最初は、12世紀ルネサンスの延長線上で、古代ギリシア・ローマの古典を求めるブックハンターの物語だと思っていました。
勿論、それはそれで正しい本書の特徴の一端であり、「ビブリオマニア」と言ってもいいのですが、それにもまして、衝撃的な内容でした。
長く失われていた古代の知識としてエピクロス主義を伝えるルクレティウスの「物の本質について」。
その影響がかくも大なることを私は知りませんでした。
失われた古典が12世紀ルネサンス、続く、ルネサンスの文芸復興でさまざまに発見され、それが時代に大きな影響を与えたことは知っていても、このエピクロス主義については、全く寝耳に水、っといった感じでした。
原子論がねぇ~、ここで出てくるとは・・・。
またエピクロス主義(快楽主義)が、そもそもそういう意味であることさえも無知な私は本書を読むまで十分に理解していたとは言い難い状態でした(お恥ずかしながら・・・・)。
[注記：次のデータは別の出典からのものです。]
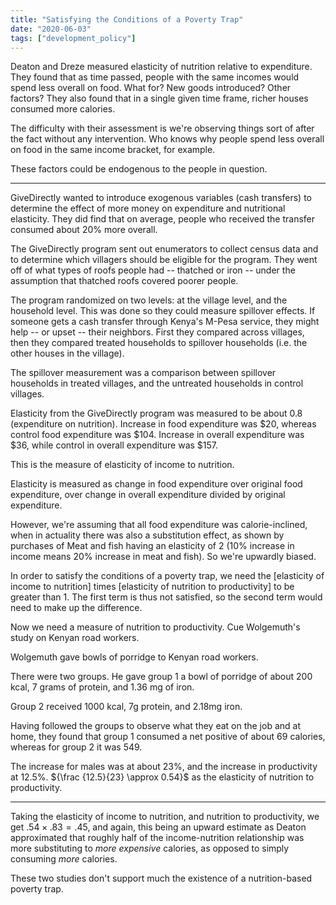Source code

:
 ```yaml
---
title: "Satisfying the Conditions of a Poverty Trap"
date: "2020-06-03"
tags: ["development_policy"]
---
```



Deaton and Dreze measured elasticity of nutrition relative to expenditure. They found that as time passed, people with the same incomes would spend less overall on food. What for? New goods introduced? Other factors? They also found that in a single given time frame, richer houses consumed more calories.

The difficulty with their assessment is we're observing things sort of after the fact without any intervention. Who knows why people spend less overall on food in the same income bracket, for example.


These factors could be endogenous to the people in question.

---

GiveDirectly wanted to introduce exogenous variables (cash transfers) to determine the effect of more money on expenditure and nutritional elasticity. They did find that on average, people who received the transfer consumed about 20% more overall.

The GiveDirectly program sent out enumerators to collect census data and to determine which villagers should be eligible for the program. They went off of what types of roofs people had -- thatched or iron -- under the assumption that thatched roofs covered poorer people.

The program randomized on two levels: at the village level, and the household level. This was done so they could measure spillover effects. If someone gets a cash transfer through Kenya's M-Pesa service, they might help -- or upset -- their neighbors. First they compared across villages, then they compared treated households to spillover households (i.e. the other houses in the village).

The spillover measurement was a comparison between spillover households in treated villages, and the untreated households in control villages.

Elasticity from the GiveDirectly program was measured to be about 0.8 (expenditure on nutrition). Increase in food expenditure was \$20, whereas control food expenditure was \$104. Increase in overall expenditure was \$36, while control in overall expenditure was \$157.

This is the measure of elasticity of income to nutrition.

Elasticity is measured as change in food expenditure over original food expenditure, over change in overall expenditure divided by original expenditure.

However, we're assuming that all food expenditure was calorie-inclined, when in actuality there was also a substitution effect, as shown by purchases of Meat and fish having an elasticity of 2 (10% increase in income means 20% increase in meat and fish). So we're upwardly biased.

In order to satisfy the conditions of a poverty trap, we need the [elasticity of income to nutrition] times [elasticity of nutrition to productivity] to be greater than 1. The first term is thus not satisfied, so the second term would need to make up the difference.

Now we need a measure of nutrition to productivity. Cue Wolgemuth's study on Kenyan road workers.

Wolgemuth gave bowls of porridge to Kenyan road workers.


There were two groups. He gave group 1 a bowl of porridge of about 200 kcal, 7 grams of protein, and 1.36 mg of iron.


Group 2 received 1000 kcal, 7g protein, and 2.18mg iron.


Having followed the groups to observe what they eat on the job and at home, they found that group 1 consumed a net positive of about 69 calories, whereas for group 2 it was 549.

The increase for males was at about 23%, and the increase in productivity at 12.5%. ${\frac {12.5}{23} \approx 0.54}$ as the elasticity of nutrition to productivity.

---

Taking the elasticity of income to nutrition, and nutrition to productivity, we get ${.54 \times .83 = .45}$, and again, this being an upward estimate as Deaton approximated that roughly half of the income-nutrition relationship was more substituting to *more expensive* calories, as opposed to simply consuming *more* calories.

These two studies don't support much the existence of a nutrition-based poverty trap.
思想史・哲学史としても興味深いし、写本を含めた書物そのものに対するあくなき欲求である「愛書狂」の話としても面白いです。
そして、どんなに地位が上がっても、金に恵まれても人は人であることそれだけではなかなかに自由になれないということを痛感しました。
人は理想を求めながらも、現実という障害に阻まれ、押しつぶされながらもそれでもなお、理想を捨てずに、日々の日常を行き続けていく。辛い、ただひたすらに辛い現実がある訳ですが、そこになお留まり続け、生きていく。
人間ってのは、いつまでも経ってもその辺が変わらないみたいですね。
過去の話ではあっても、まるで今の自分のことのように共感し、考えさせられます。
どっかに閉じこもって生活の心配なく、朝から晩まで好きなだけ本を読めれば幸せなのですが、なかなかそうはいかないのが人生であることをこの歳になっても、改めて気付かされます。
いろんな意味で本当に学ぶことも多く、勉強にもなるし、大変、興味深いので、これは強くお薦めします!!
基本が分かっている人なら、本書の伝える豊富な知識・内容を存分に楽しめるかと思います。
これは購入して手元においておきたい本の一つです。